Filter the entries, keeping every line with the word "right".

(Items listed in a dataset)
⟨
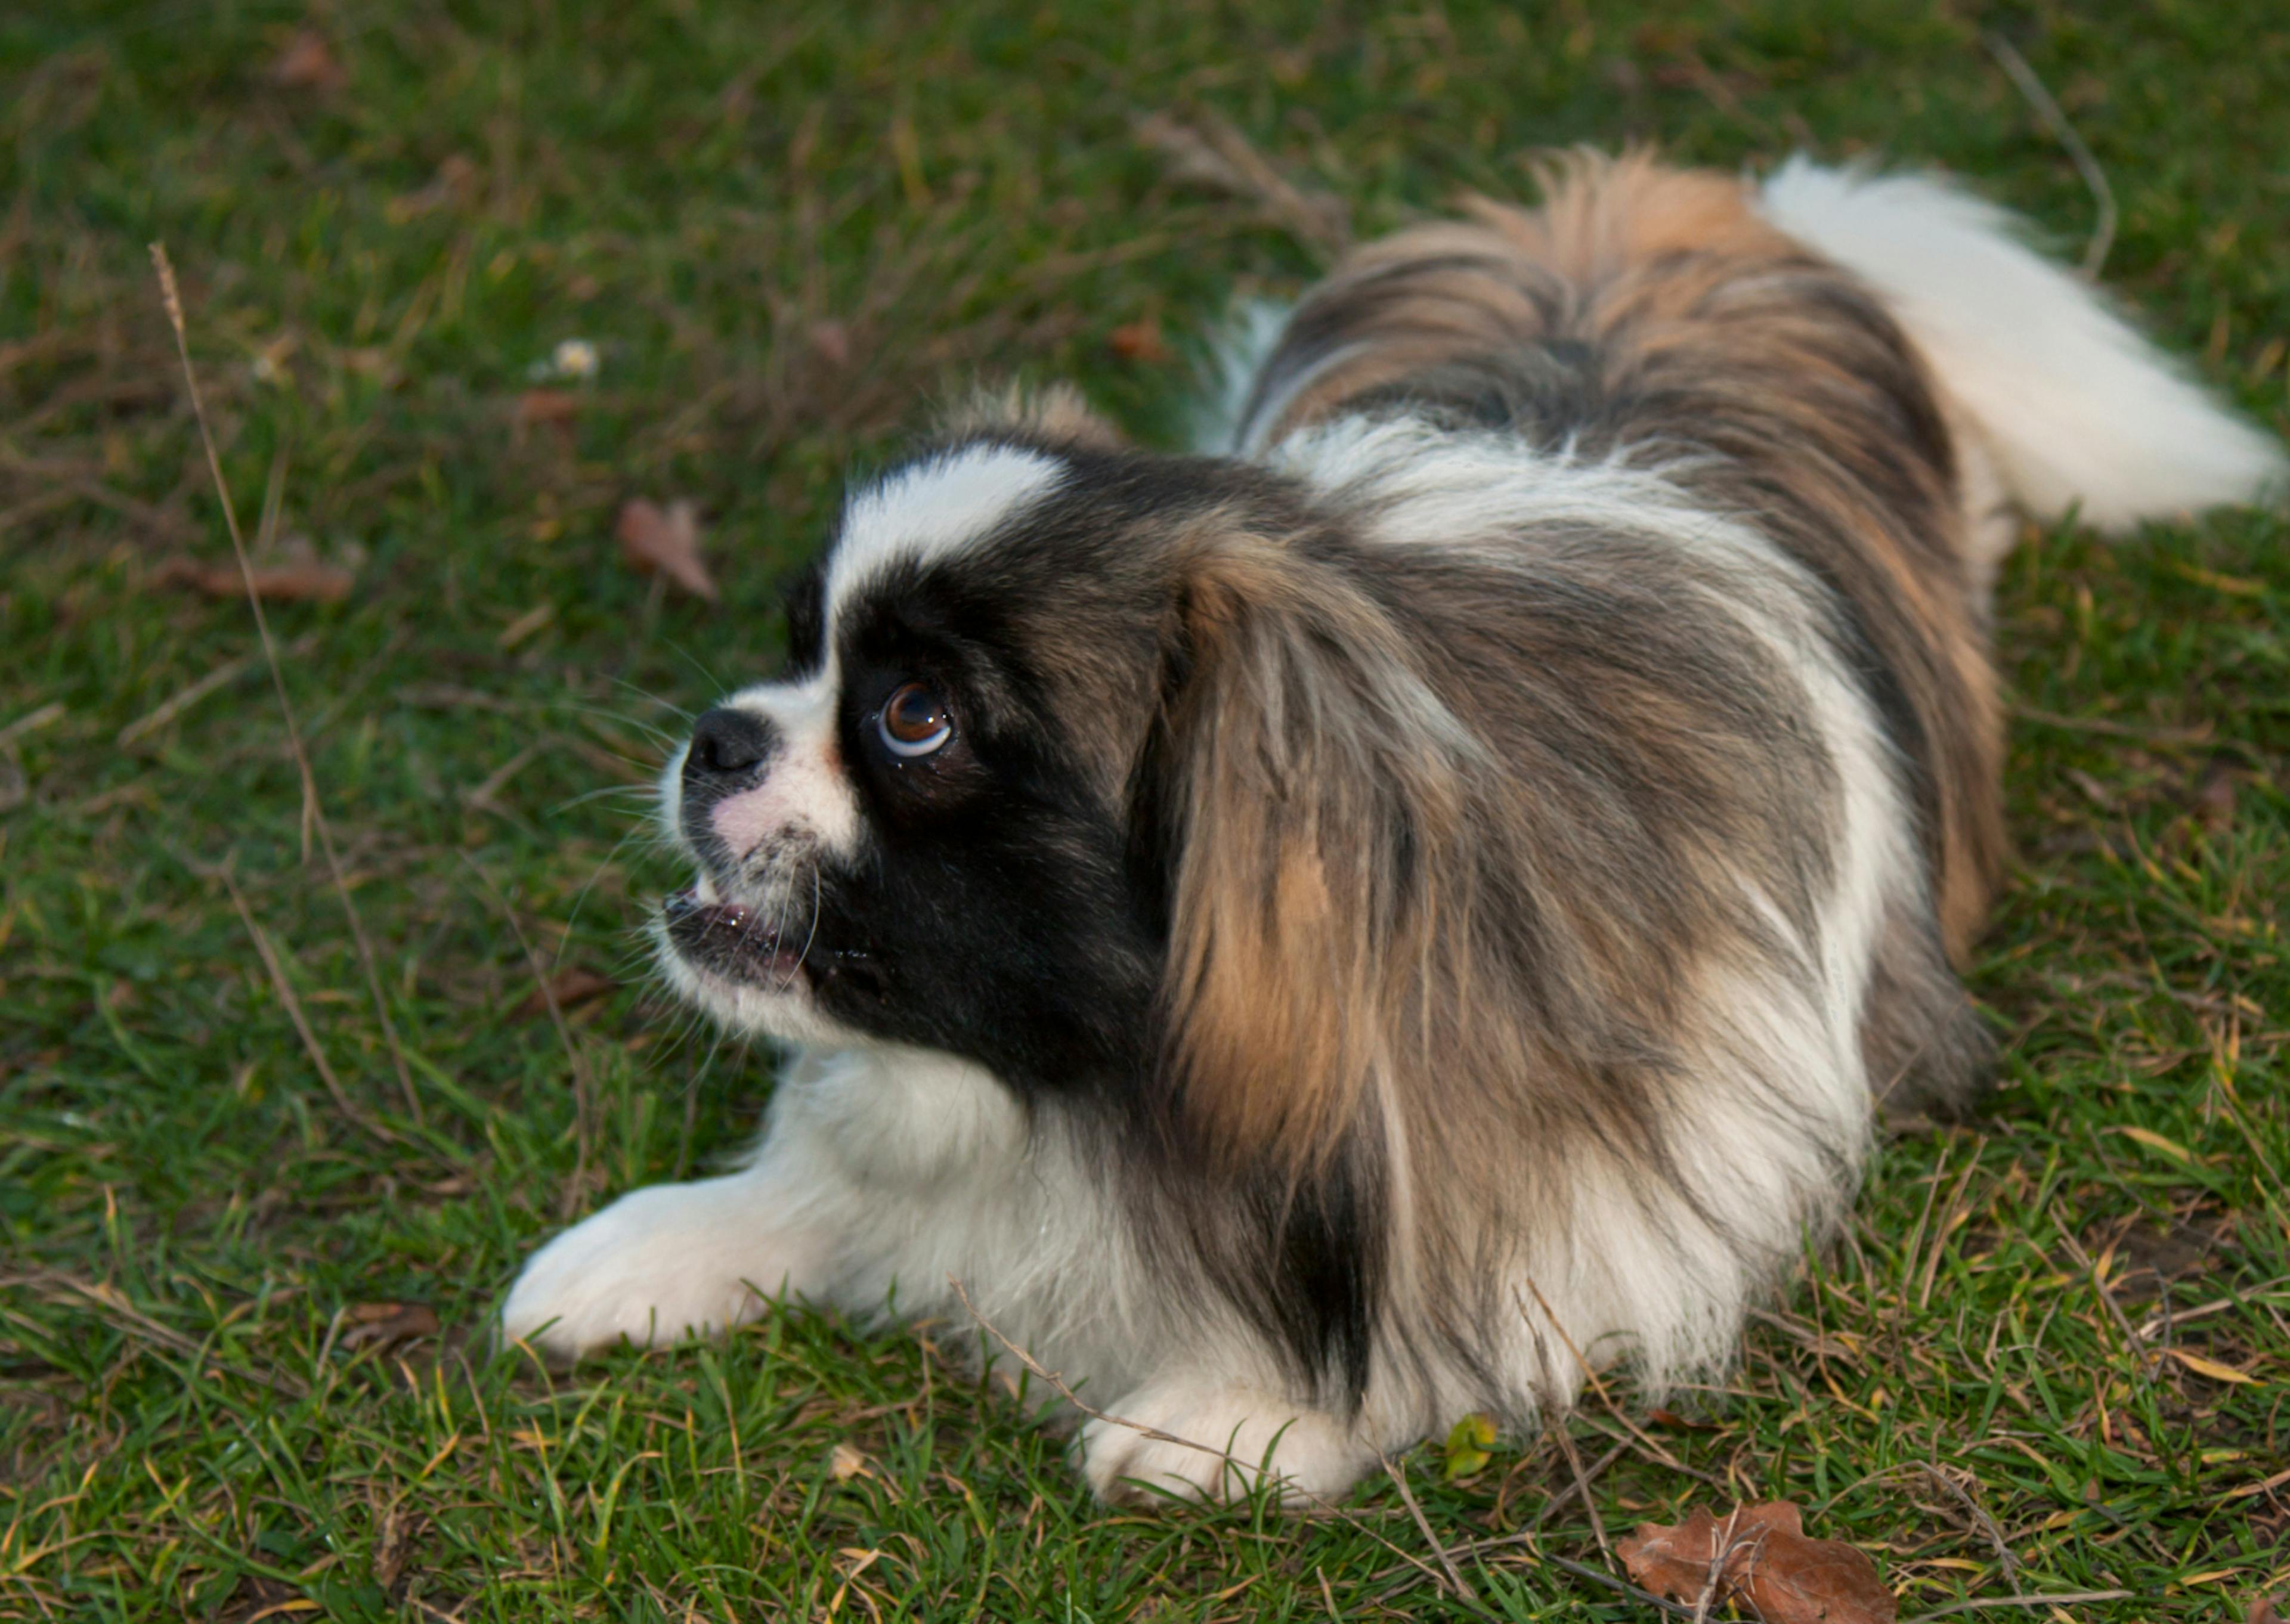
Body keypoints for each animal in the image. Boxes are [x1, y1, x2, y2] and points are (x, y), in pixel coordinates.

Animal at [506, 156, 2290, 1511]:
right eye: (798, 642)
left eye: (916, 719)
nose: (717, 735)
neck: (1092, 1102)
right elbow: (807, 1182)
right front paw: (650, 1247)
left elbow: (1467, 1306)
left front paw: (1246, 1409)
⟩
_Output for this exercise_
right eye: (798, 642)
right elbow: (807, 1182)
right front paw: (650, 1247)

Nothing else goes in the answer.